Aim of the exercise. Listed below are entries; give the number of lines among them that include "string", and only that number.

___ Record extracts

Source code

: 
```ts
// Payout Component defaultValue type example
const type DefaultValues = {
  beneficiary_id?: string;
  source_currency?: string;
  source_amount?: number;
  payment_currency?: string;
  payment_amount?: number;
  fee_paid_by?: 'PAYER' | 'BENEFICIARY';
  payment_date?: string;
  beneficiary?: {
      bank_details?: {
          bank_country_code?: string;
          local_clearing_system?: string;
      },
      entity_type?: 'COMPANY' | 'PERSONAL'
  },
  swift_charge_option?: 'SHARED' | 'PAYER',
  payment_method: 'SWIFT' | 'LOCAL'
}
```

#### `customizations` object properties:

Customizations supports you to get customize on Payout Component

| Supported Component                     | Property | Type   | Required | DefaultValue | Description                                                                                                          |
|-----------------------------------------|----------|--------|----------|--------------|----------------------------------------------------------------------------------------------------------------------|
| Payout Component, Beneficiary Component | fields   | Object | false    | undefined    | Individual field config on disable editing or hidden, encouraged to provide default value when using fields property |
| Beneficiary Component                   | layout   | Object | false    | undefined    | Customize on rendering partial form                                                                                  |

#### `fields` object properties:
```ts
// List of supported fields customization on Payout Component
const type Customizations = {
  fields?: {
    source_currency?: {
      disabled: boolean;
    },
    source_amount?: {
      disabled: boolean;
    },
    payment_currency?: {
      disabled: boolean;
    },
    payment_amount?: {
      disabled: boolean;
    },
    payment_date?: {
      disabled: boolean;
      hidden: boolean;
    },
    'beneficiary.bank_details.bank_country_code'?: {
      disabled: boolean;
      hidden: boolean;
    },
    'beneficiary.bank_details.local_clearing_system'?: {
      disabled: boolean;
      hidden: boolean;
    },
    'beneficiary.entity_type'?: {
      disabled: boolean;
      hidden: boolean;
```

______

Solved exercise. 6